(ANSA del 20 luglio, ore 16:06) – di Chiara Spegni
L’Unione europea si prepara ad uno scontro sull’uso di alimenti e mangimi biotech.
La proposta dell’esecutivo Ue di un nuovo regolamento che lascia ai singoli Stati membri la possibilità di decidere se limitare o proibirne l’uso sul proprio territorio, anche se si tratta di ogm autorizzati a livello comunitario, secondo fonti diplomatiche “semplicemente non passerà“.
Il paradosso infatti è che oggi Europarlamento e 28 Stati membri appaiono più che mai uniti, ma non per appoggiare le nuove regole, quanto per rispedirle al mittente, la Commissione europea.
Il responsabile del dossier, il commissario europeo Vytenis Andriukaitis, dal canto suo, con questo regolamento tenta di superare lo stallo politico che si crea a livello decisionale fra i 28 Paesi con la procedura di autorizzazione attuale.
“Stati membri e eurodeputati stanno facendo un grosso errore, non ci sono altre alternative percorribili“, riferiscono fonti della Commissione europea dopo l’ultimo Consiglio dei ministri dell’agricoltura Ue e il dibattito in commissione ambiente all’Europarlamento.
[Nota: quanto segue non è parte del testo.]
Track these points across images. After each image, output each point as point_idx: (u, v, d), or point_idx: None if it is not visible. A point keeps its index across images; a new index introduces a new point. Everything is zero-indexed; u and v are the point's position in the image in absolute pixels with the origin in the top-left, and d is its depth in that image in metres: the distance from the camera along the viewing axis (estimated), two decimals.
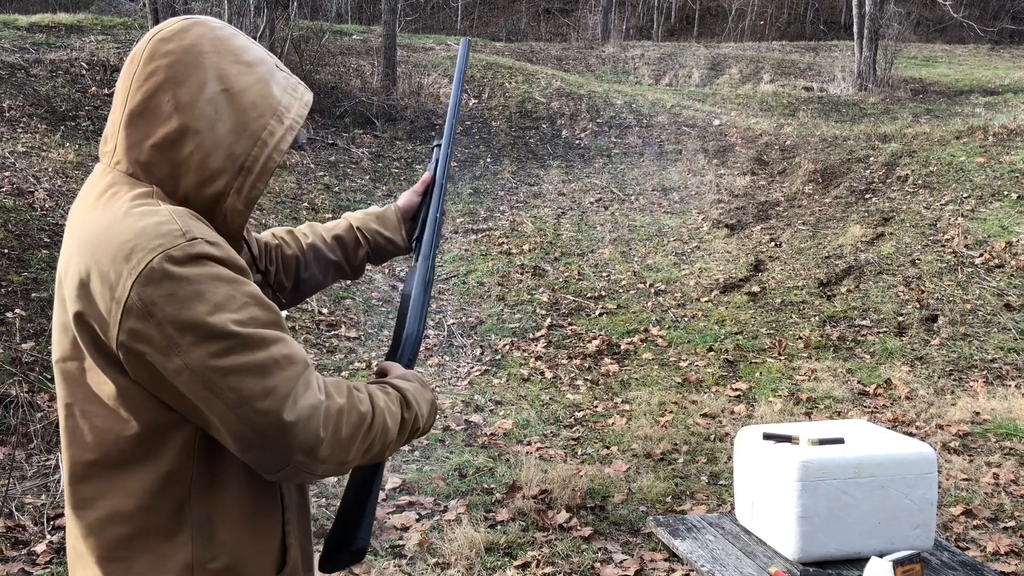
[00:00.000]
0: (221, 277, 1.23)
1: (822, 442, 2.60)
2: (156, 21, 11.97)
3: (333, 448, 1.27)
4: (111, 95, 11.01)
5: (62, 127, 9.70)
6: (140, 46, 1.36)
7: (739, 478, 2.82)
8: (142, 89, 1.32)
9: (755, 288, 8.34)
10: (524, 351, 7.42)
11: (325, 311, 7.90)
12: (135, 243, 1.20)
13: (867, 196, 10.17)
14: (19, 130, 9.24)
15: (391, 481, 4.81)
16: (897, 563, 1.91)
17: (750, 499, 2.75)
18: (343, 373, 6.84)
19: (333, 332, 7.58)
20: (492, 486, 4.82)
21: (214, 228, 1.32)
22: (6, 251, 6.74)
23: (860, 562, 2.46)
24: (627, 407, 6.20)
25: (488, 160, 12.18)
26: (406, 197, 1.94)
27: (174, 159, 1.31)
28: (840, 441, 2.61)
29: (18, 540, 3.97)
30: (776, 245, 9.31)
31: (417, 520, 4.41)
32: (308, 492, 1.61)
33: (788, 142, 12.21)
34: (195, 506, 1.32)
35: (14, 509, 4.05)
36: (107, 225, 1.25)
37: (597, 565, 4.03)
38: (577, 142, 12.89)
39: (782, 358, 7.04)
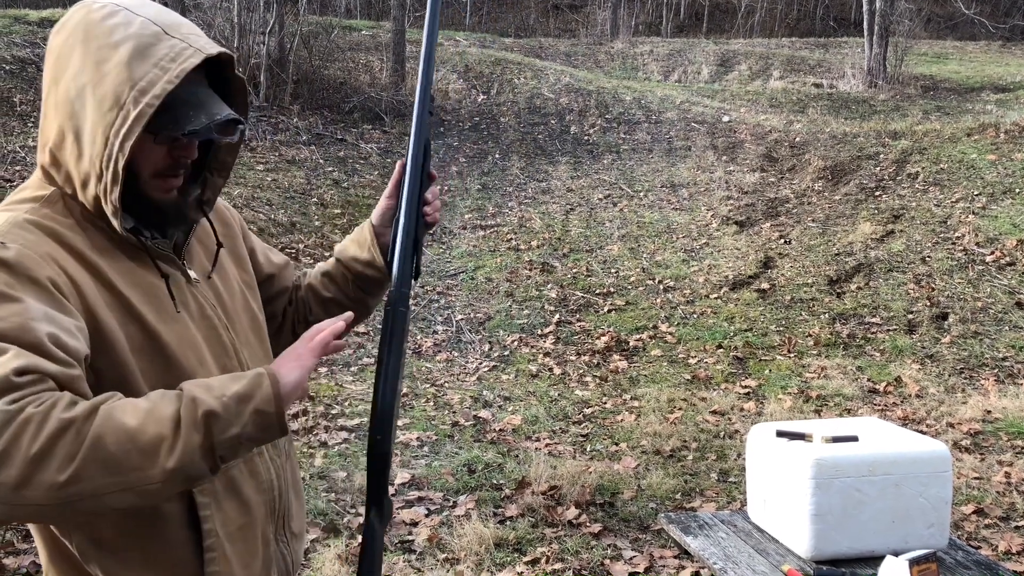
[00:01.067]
0: None
1: (836, 440, 2.59)
2: None
3: (13, 467, 1.06)
4: None
5: None
6: None
7: (751, 475, 2.81)
8: (46, 90, 1.35)
9: (764, 285, 8.32)
10: (533, 347, 7.41)
11: None
12: None
13: (877, 193, 10.13)
14: (30, 125, 9.26)
15: (400, 476, 4.81)
16: (913, 562, 1.90)
17: (762, 496, 2.74)
18: (352, 368, 6.84)
19: None
20: (501, 482, 4.82)
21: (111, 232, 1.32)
22: None
23: (874, 560, 2.45)
24: (636, 404, 6.18)
25: (497, 156, 12.16)
26: (380, 204, 1.71)
27: (61, 162, 1.33)
28: (854, 439, 2.59)
29: (29, 533, 3.98)
30: (785, 242, 9.28)
31: (426, 515, 4.41)
32: (267, 512, 1.49)
33: (798, 139, 12.16)
34: (75, 536, 1.32)
35: None
36: None
37: (607, 562, 4.02)
38: (586, 138, 12.87)
39: (792, 355, 7.02)
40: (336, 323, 1.37)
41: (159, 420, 1.15)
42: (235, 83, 1.46)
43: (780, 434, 2.64)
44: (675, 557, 4.04)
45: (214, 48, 1.34)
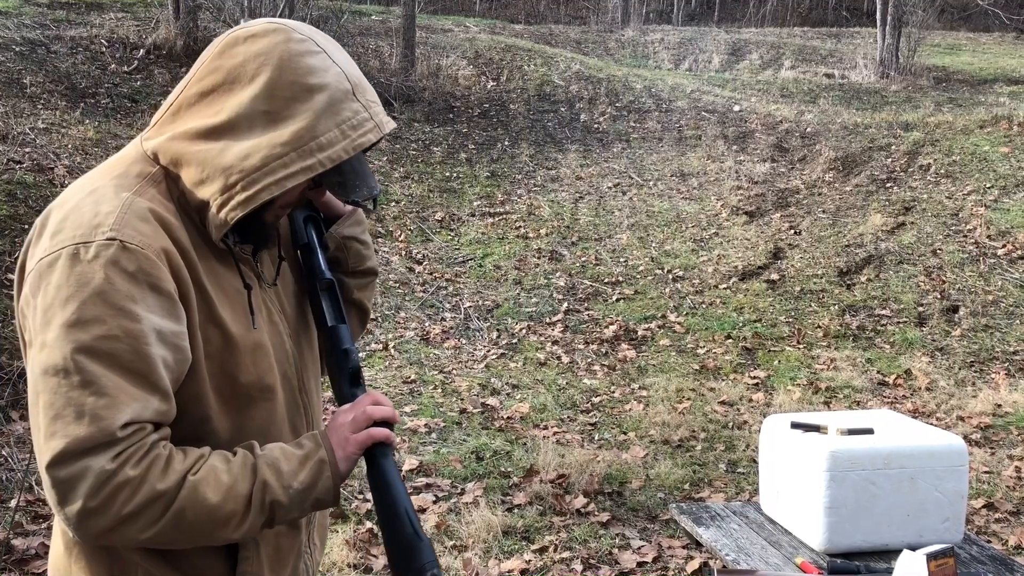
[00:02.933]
0: (108, 295, 1.18)
1: (851, 432, 2.56)
2: (176, 1, 11.95)
3: (103, 520, 1.17)
4: (130, 73, 11.02)
5: (82, 104, 9.70)
6: (219, 39, 1.35)
7: (764, 466, 2.79)
8: (201, 82, 1.32)
9: (774, 276, 8.29)
10: (541, 335, 7.39)
11: None
12: (68, 222, 1.23)
13: (888, 185, 10.07)
14: (39, 106, 9.24)
15: (408, 462, 4.80)
16: (930, 557, 1.88)
17: (775, 488, 2.73)
18: (359, 354, 6.83)
19: None
20: (509, 469, 4.81)
21: (205, 230, 1.32)
22: (26, 227, 6.76)
23: (888, 554, 2.43)
24: (644, 393, 6.17)
25: (506, 143, 12.12)
26: None
27: (187, 150, 1.30)
28: (869, 431, 2.57)
29: (38, 514, 3.99)
30: (795, 233, 9.24)
31: (434, 502, 4.41)
32: (313, 519, 1.52)
33: (809, 129, 12.10)
34: None
35: (34, 483, 4.06)
36: (79, 185, 1.30)
37: (615, 551, 4.01)
38: (595, 126, 12.81)
39: (801, 346, 6.99)
40: (387, 410, 1.39)
41: (236, 498, 1.24)
42: None
43: (795, 426, 2.62)
44: (684, 547, 4.03)
45: (389, 125, 1.36)
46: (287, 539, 1.45)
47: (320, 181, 1.35)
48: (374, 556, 3.83)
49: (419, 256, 9.08)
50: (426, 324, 7.64)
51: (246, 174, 1.26)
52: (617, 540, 4.11)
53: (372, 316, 7.64)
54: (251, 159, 1.26)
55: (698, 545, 3.82)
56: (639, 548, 4.04)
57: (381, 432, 1.36)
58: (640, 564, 3.90)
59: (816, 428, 2.61)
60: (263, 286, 1.44)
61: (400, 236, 9.40)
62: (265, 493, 1.26)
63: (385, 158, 11.53)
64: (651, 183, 10.97)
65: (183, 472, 1.22)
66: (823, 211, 9.71)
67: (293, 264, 1.57)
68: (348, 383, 1.45)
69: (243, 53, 1.29)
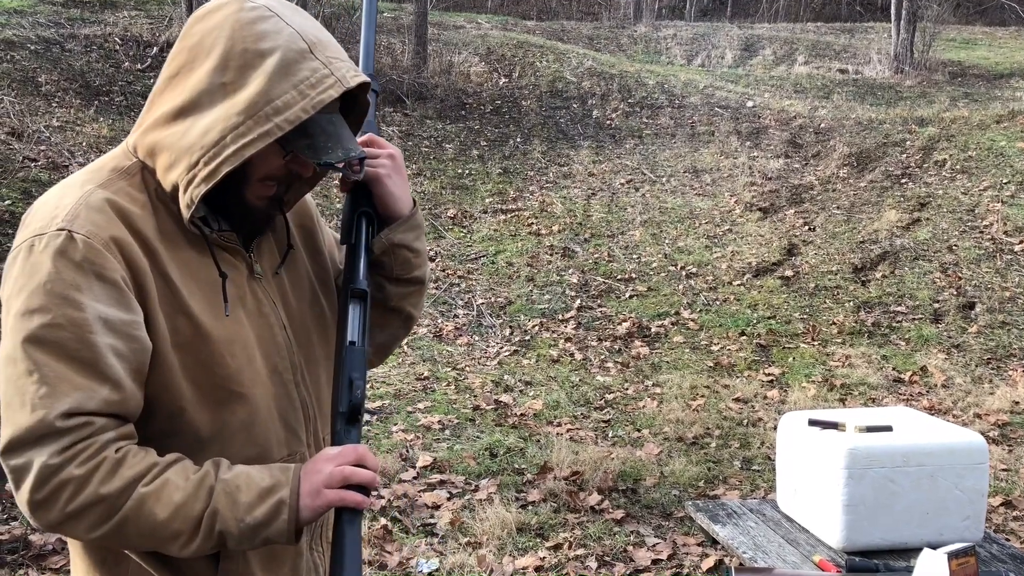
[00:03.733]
0: (53, 284, 1.19)
1: (869, 429, 2.54)
2: None
3: (50, 514, 1.19)
4: (144, 71, 11.05)
5: (96, 102, 9.73)
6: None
7: (782, 464, 2.77)
8: (168, 68, 1.32)
9: (788, 272, 8.25)
10: (554, 332, 7.38)
11: None
12: (34, 216, 1.27)
13: (903, 181, 10.01)
14: (54, 104, 9.28)
15: (422, 459, 4.80)
16: (951, 555, 1.86)
17: (792, 485, 2.71)
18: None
19: None
20: (523, 466, 4.80)
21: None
22: None
23: (907, 552, 2.41)
24: (658, 390, 6.15)
25: (518, 140, 12.10)
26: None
27: (158, 139, 1.30)
28: (888, 429, 2.55)
29: None
30: (810, 229, 9.19)
31: (448, 499, 4.40)
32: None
33: (823, 125, 12.03)
34: None
35: None
36: (60, 183, 1.34)
37: (629, 548, 4.00)
38: (608, 122, 12.77)
39: (816, 343, 6.96)
40: (368, 475, 1.30)
41: (184, 519, 1.21)
42: (360, 101, 1.45)
43: (812, 423, 2.60)
44: (699, 545, 4.01)
45: (354, 79, 1.30)
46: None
47: (288, 147, 1.29)
48: (388, 552, 3.83)
49: (431, 253, 9.07)
50: (439, 321, 7.63)
51: (206, 149, 1.25)
52: (632, 537, 4.10)
53: None
54: (210, 134, 1.25)
55: (714, 543, 3.80)
56: (654, 545, 4.02)
57: (353, 497, 1.27)
58: (655, 562, 3.88)
59: (834, 425, 2.59)
60: (254, 276, 1.40)
61: None
62: (215, 521, 1.22)
63: None
64: (664, 179, 10.93)
65: (132, 479, 1.20)
66: (837, 207, 9.66)
67: (312, 255, 1.54)
68: (344, 419, 1.33)
69: (200, 31, 1.29)
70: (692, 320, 7.50)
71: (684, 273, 8.46)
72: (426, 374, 6.32)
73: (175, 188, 1.29)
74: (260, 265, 1.42)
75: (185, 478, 1.23)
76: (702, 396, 5.97)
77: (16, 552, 3.61)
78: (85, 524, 1.19)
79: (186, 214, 1.28)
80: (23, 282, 1.21)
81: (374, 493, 4.34)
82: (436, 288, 8.27)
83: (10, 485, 1.20)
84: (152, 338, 1.26)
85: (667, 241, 9.27)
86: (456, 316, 7.77)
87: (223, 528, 1.22)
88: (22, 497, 1.19)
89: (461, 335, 7.36)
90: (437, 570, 3.73)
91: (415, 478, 4.60)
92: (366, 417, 4.97)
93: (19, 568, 3.54)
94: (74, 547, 1.36)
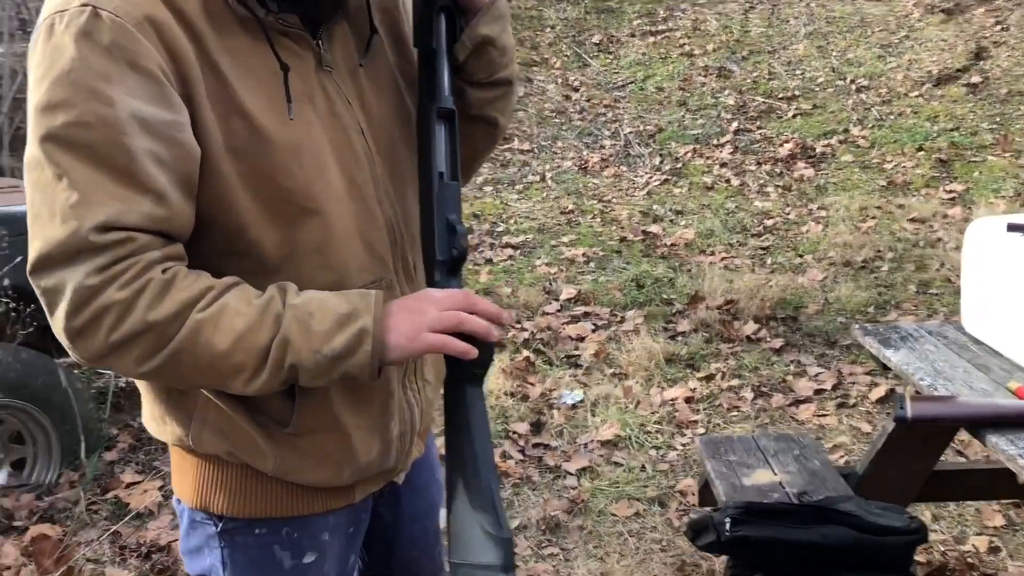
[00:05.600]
0: (77, 74, 0.96)
1: None
2: None
3: (92, 344, 1.00)
4: None
5: None
6: None
7: (968, 278, 2.37)
8: None
9: (975, 79, 7.32)
10: (707, 158, 6.91)
11: None
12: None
13: None
14: None
15: (566, 292, 4.60)
16: None
17: (982, 302, 2.31)
18: (517, 187, 6.62)
19: (507, 146, 7.32)
20: (672, 297, 4.53)
21: None
22: None
23: None
24: (823, 213, 5.66)
25: None
26: None
27: None
28: None
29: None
30: (1003, 28, 8.08)
31: (593, 330, 4.21)
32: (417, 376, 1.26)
33: None
34: None
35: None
36: None
37: (789, 378, 3.71)
38: None
39: (1007, 155, 6.18)
40: (483, 325, 1.08)
41: (248, 350, 1.02)
42: None
43: (1012, 228, 2.17)
44: (867, 373, 3.67)
45: None
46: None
47: None
48: (531, 384, 3.70)
49: (576, 83, 8.63)
50: (584, 153, 7.29)
51: None
52: (791, 367, 3.80)
53: (528, 147, 7.38)
54: None
55: (885, 370, 3.45)
56: (816, 375, 3.71)
57: (458, 346, 1.06)
58: (817, 392, 3.58)
59: None
60: (323, 69, 1.14)
61: (556, 63, 8.96)
62: (286, 352, 1.02)
63: None
64: None
65: (184, 303, 1.00)
66: None
67: (396, 45, 1.26)
68: (444, 269, 1.13)
69: None
70: (862, 137, 6.82)
71: (854, 87, 7.68)
72: (571, 207, 6.06)
73: None
74: (331, 56, 1.15)
75: (247, 303, 1.03)
76: (872, 217, 5.44)
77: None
78: (133, 356, 1.00)
79: None
80: (44, 70, 0.98)
81: (505, 329, 4.19)
82: (581, 119, 7.89)
83: (45, 310, 1.02)
84: (201, 143, 1.03)
85: (835, 54, 8.42)
86: (602, 147, 7.40)
87: (295, 360, 1.03)
88: (57, 325, 1.00)
89: (608, 166, 7.01)
90: (581, 401, 3.57)
91: (558, 311, 4.42)
92: (508, 252, 4.71)
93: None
94: (140, 381, 1.20)
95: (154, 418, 1.21)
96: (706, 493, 2.44)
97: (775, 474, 2.29)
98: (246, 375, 1.03)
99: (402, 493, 1.38)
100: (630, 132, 7.60)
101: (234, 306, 1.02)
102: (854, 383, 3.62)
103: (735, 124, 7.37)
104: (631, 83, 8.60)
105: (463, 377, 1.12)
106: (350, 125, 1.15)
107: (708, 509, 2.24)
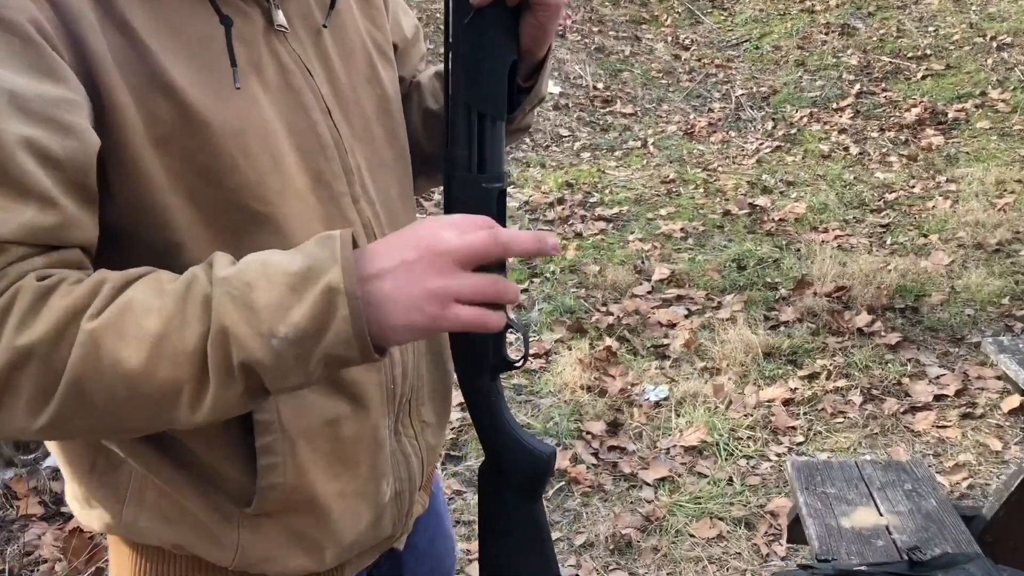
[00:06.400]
0: None
1: None
2: None
3: None
4: None
5: None
6: None
7: None
8: None
9: None
10: (825, 123, 6.37)
11: (600, 85, 7.22)
12: None
13: None
14: None
15: (659, 271, 4.25)
16: None
17: None
18: (616, 153, 6.24)
19: (608, 108, 6.94)
20: (776, 280, 4.12)
21: None
22: None
23: None
24: (953, 187, 5.10)
25: None
26: None
27: None
28: None
29: None
30: None
31: (685, 317, 3.85)
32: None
33: None
34: None
35: None
36: None
37: (905, 380, 3.28)
38: None
39: None
40: (513, 288, 0.77)
41: (173, 358, 0.70)
42: None
43: None
44: (998, 378, 3.21)
45: None
46: (351, 420, 0.91)
47: None
48: (611, 376, 3.39)
49: (686, 41, 8.15)
50: (691, 117, 6.84)
51: None
52: (909, 367, 3.36)
53: (631, 111, 6.96)
54: None
55: None
56: (938, 378, 3.27)
57: (497, 321, 0.76)
58: (938, 398, 3.15)
59: None
60: (275, 29, 0.86)
61: (666, 20, 8.49)
62: (228, 347, 0.71)
63: None
64: None
65: (68, 312, 0.70)
66: None
67: (364, 3, 1.00)
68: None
69: None
70: (1003, 101, 6.15)
71: (994, 44, 6.95)
72: (672, 176, 5.65)
73: None
74: (286, 13, 0.88)
75: (158, 293, 0.72)
76: (1011, 192, 4.86)
77: None
78: (20, 404, 0.70)
79: None
80: None
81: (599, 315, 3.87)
82: (690, 80, 7.42)
83: None
84: (110, 131, 0.76)
85: (973, 8, 7.66)
86: (711, 110, 6.93)
87: (245, 357, 0.71)
88: None
89: (715, 131, 6.55)
90: (666, 398, 3.25)
91: (649, 292, 4.08)
92: (600, 226, 4.37)
93: None
94: (56, 450, 0.93)
95: (76, 498, 0.94)
96: (796, 529, 2.10)
97: (880, 515, 1.94)
98: (186, 397, 0.72)
99: (405, 560, 1.12)
100: (742, 94, 7.11)
101: (142, 301, 0.71)
102: (983, 389, 3.17)
103: (857, 86, 6.78)
104: (745, 41, 8.08)
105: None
106: (311, 103, 0.88)
107: (796, 568, 1.91)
Mentre il commissario europeo alla salute, Vytenis Andriukaitis ripete che “non c’è un piano B“, alcuni gruppi di eurodeputati (liberali, verdi, sinistra unitaria e quello euroscettico dei Cinque Stelle) hanno cercato di fare pressing perché invece una nuova proposta arrivi, visto che quella attuale non convince nessuno.
A prevalere nel voto in commissione ambiente previsto il 12 ottobre prima e poi in quello della plenaria, probabilmente però sarà la maggioranza, costituita da popolari, socialisti e conservatori, che intende rigettare la proposta e basta.
“Il rischio è che si mantenga lo status quo – riferiscono fonti comunitarie – in cui i Paesi decidono di non decidere“.
Stati membri e eurodeputati esprimono gli stessi dubbi sul nuovo regolamento, relativi alla compatibilità delle nuove norme con il mercato unico europeo, le regole dell’Organizzazione mondiale per il commercio e accordi internazionali, oltre all’assenza di possibili motivazioni chiare per un opt-out degli Stati membri.
A questo si aggiunge la mancanza di una valutazione d’impatto e di chiarezza anche nella stessa definizione di cosa significhi “uso” degli ogm.
A rispondere al fuoco di fila degli eurodeputati Ladislao Miko, direttore generale della Commissione europea, che ha spiegato che una valutazione d’impatto “può essere realizzata solo quando si sa quanti Paesi intendono avvalersi dell’opt out, per quanti dei 67 ogm approvati e per quali territori, cosa che per ora non è chiara“.
I Paesi Ue finora hanno avuto la possibilità di esprimersi per 67 pareri su cibi e mangimi Ogm, senza mai raggiungere una maggioranza qualificata, dando così la palla alla Commissione europea.
Nel frattempo il 90% della soia che l’Ue usa ogni anno per allevamenti e vacche da latte è già ogm.
La resa dei conti è prevista in autunno, con l’esecutivo Ue che rischia di ritrovarsi, ancora una volta, con il ‘cerino’ in mano.